Sculpture by the Lakes
Okay, this entry is fully outdoors – so best saved for a sunny day – and requires a short taxi drive from Dorchester to visit, but we think you’ll agree that this extraordinary showcase of sculpture nestled in 26 acres of bewitching Dorset countryside is well worth making an exception for.
Created by and showcasing the work of renowned sculptor Simon Gudgeon, this is a constantly evolving space – change being dictated in part by purchases of existing exhibits and the creation of new works. With the natural surroundings enhancing the placement of Simon’s sculptures (and vice versa) at every turn, a walk here is a transformative experience.
These days, of course, visiting from home is the best way to experience the sculpture park, and Sculpture by the Lakes has produced a 14-part virtual tour taking you round the expansive collection.
Hauser & Wirth Somerset
As a world-class Swiss art gallery specialising in contemporary and modern art, Hauser & Wirth have a clear pattern when it comes to choosing locations for its exhibition spaces: Zurich, London, New York, Los Angeles, Hong Kong…and, surprisingly, the village of Bruton.
As it happens, Durslade Farm on the edge of Bruton is where founder Iwan Wirth made a home, and the extraordinary gallery and multi-purpose arts centre he created here in 2014 is a breathtaking destination in itself – the original farm buildings have been restored and new buildings added. Then there’s the exquisite Oudolf Field, designed by famed landscape architect Piet Oudolf. It’s also a hub for talks, screenings, workshops and exhibitions you’d ordinarily expect to find in national galleries.
Once lockdown finishes, the gallery is free to enter, and hosts exhibitions with highly-rated artists from around the world.
Housed in a former Navy storehouse in Gunwharf Quays since 2006, Aspex (short for ‘Art Space Exhibitions’) specialises in the work of emerging artists. This means a visit to Aspex offers a rare opportunity to see high-quality art that’s (as yet) largely free from the push and pull of critics’ opinions that might sway our own feelings.
2021 is a major anniversary for the Aspex galleries, celebrating 40 years of supporting local and emerging art creators with a collection of 40 stories by the Directors of the Aspex as well as some of the artists, curators and educators that have worked with them.
While you can’t visit during lockdown, Aspex have worked to make sure that they’re still at the heart of their community’s art – with Generate, a dementia-friendly art creation group, and Mini Makers, aimed at young children making their first foray into creativity.
St Barbe Museum and Art Gallery
St Barbe draws its inspiration from the area it’s at the heart of – the New Forest Coast.
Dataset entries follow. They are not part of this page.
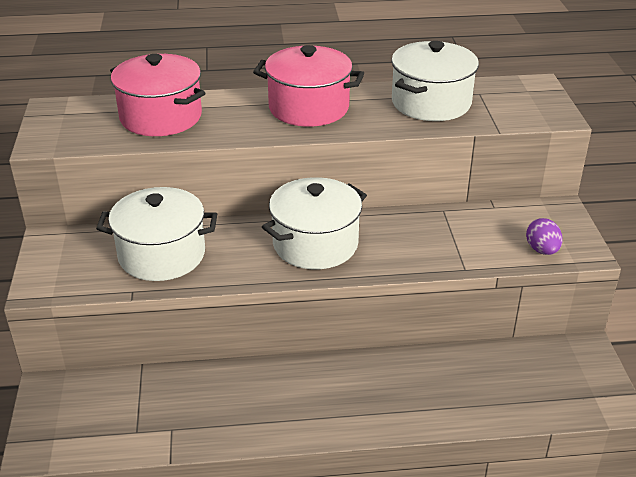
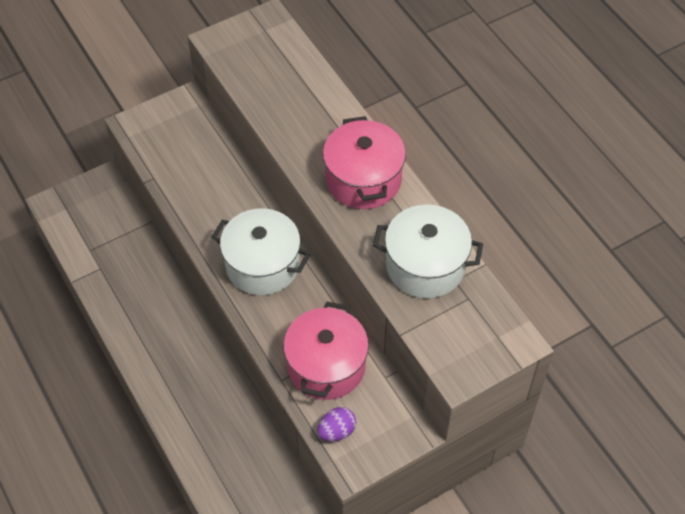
camera: 65 degrees right, 20 degrees up
white pot [96,187,217,281] -> none
pink pot [110,54,205,136] -> pink pot moved to [283,302,369,400]

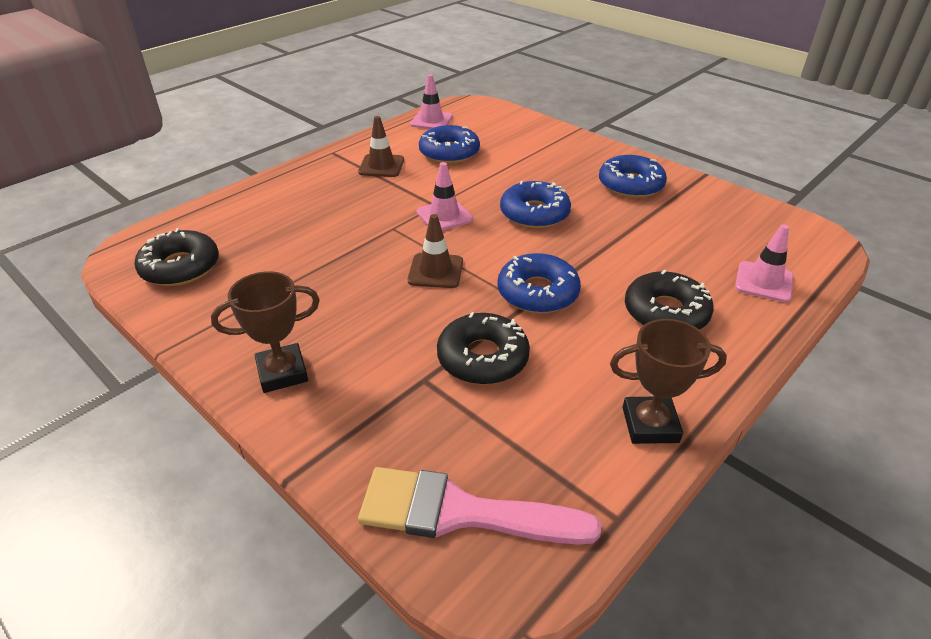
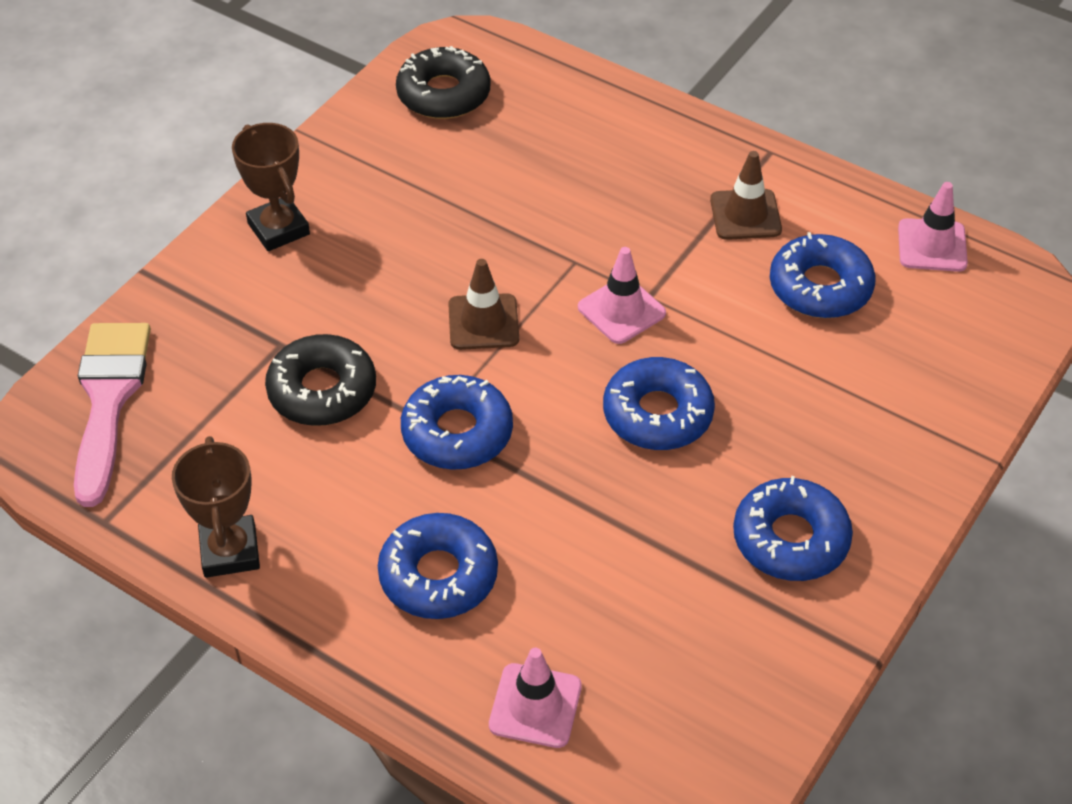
camera: 80 degrees right, 10 degrees up
black donut [625,269,714,330] -> blue donut [378,513,498,619]

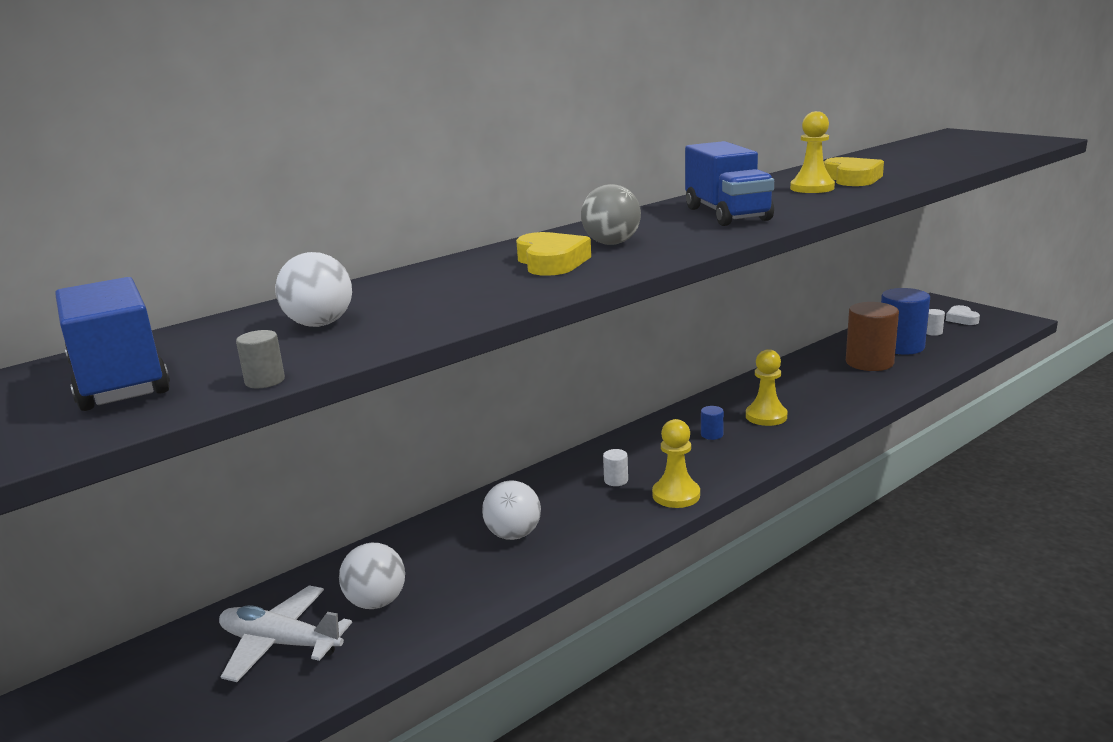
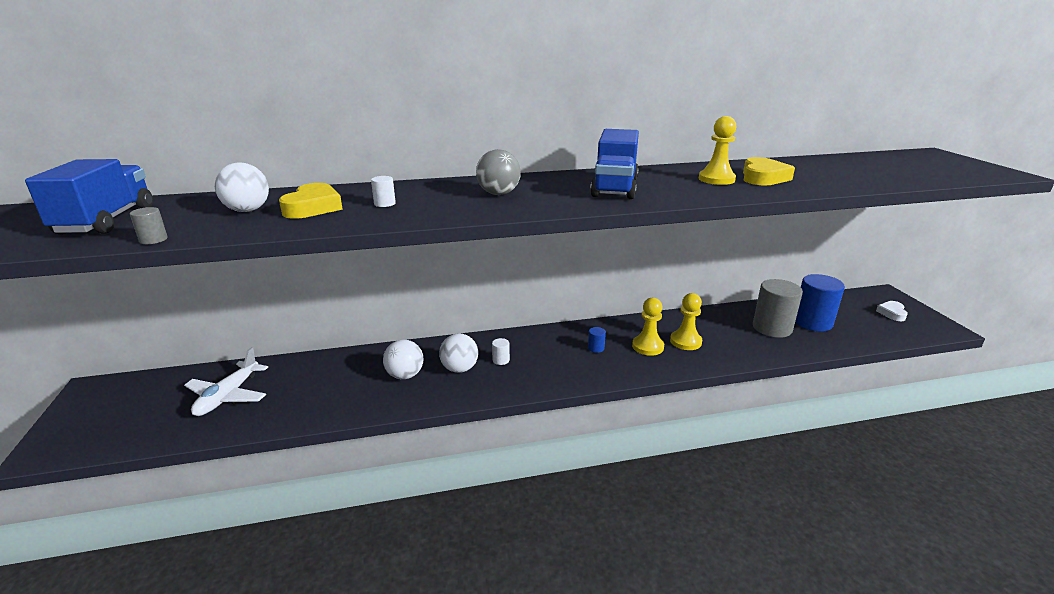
camera: 25 degrees right, 5 degrees up
white plane [219,585,352,682] -> white plane turned 120 degrees counterclockwise [184,347,268,416]
white ball [339,543,405,609] -> white ball moved to [439,334,478,373]
yellow heart [516,232,591,276] -> yellow heart moved to [279,183,343,219]
yellow pawn [652,419,700,508] -> yellow pawn moved to [670,293,702,350]
brown cylinder [846,302,899,371] -> grey cylinder [753,279,803,338]
white cylinder [927,309,945,336] -> white cylinder moved to [371,176,396,207]

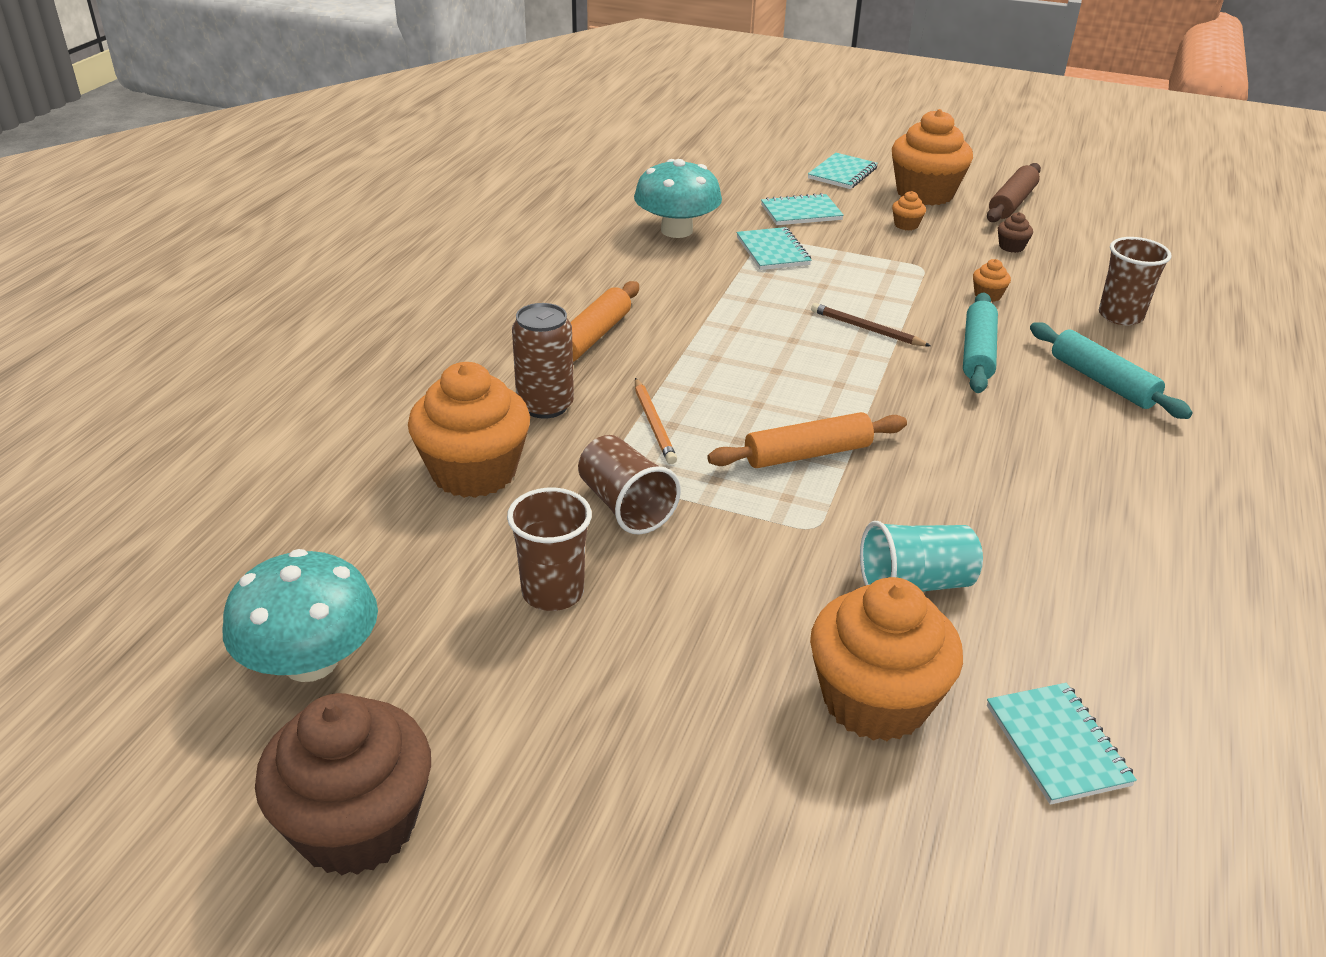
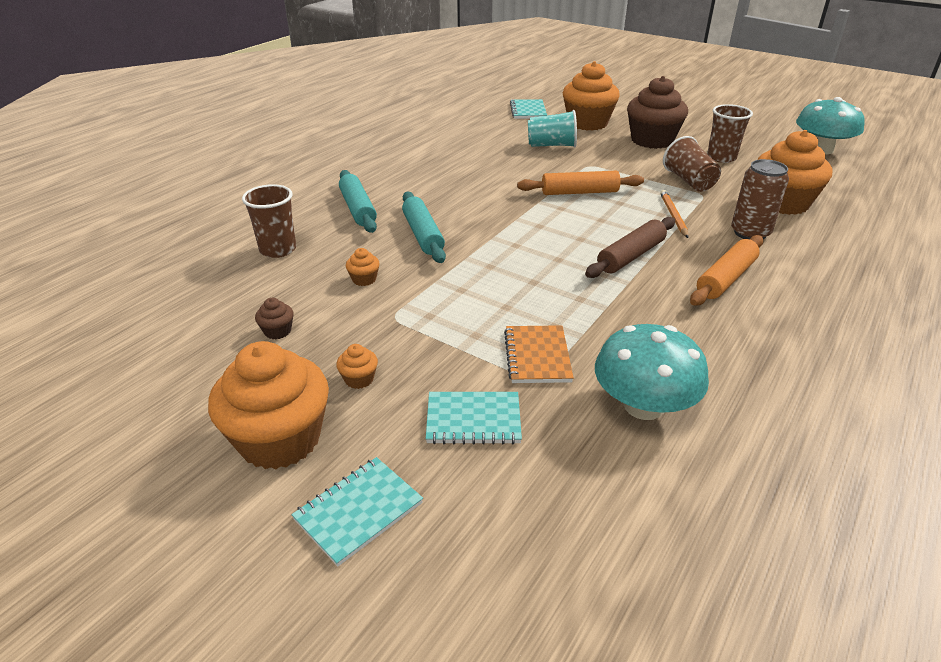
camera: 165 degrees left, 0 degrees up
brown cupcake [255,693,431,876] -> brown cupcake moved to [627,76,688,149]
turquoise notebook [737,227,812,270] -> orange notebook [504,325,574,383]
brown pencil [811,303,931,346] -> none
turquoise rolling pin [963,293,998,393] -> turquoise rolling pin turned 45 degrees counterclockwise [402,192,446,263]
brown rolling pin [987,163,1041,222] -> brown rolling pin moved to [585,217,675,278]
Their art and collections reflects life in the region, from prehistory to the smugglers, salt makers and boat builders that used the Solent shores, as well as the extensive photographic archives of the area.
When open, the Rathbones Art Gallery hosts eight-week exhibitions that in the past have been supported by Tate, the V&A, British Museum, Imperial War Museum and many others – as well as prestigious academic institutions like the Ashmolean Museum at Oxford University.
Watts Gallery – Artists’ Village
One of the more unusual galleries in the UK in being dedicated to a single artist, the Watts Gallery has been as “a national gallery in the heart of a village”. Devoted to the works of G. F. Watts, a Victorian painter associated with the Symbolist movement, more than a hundred of his paintings can be found here in the village of Compton near Guildford.
But it’s not all about Watts – regular exhibitions and contemporary art can be found here, along with a usual artist-in-residence. There are also online courses and talks to be found, covering online group tours of the grounds and of Limnerslease House, kids art clubs, and even history of art courses for those wanting to learn something new.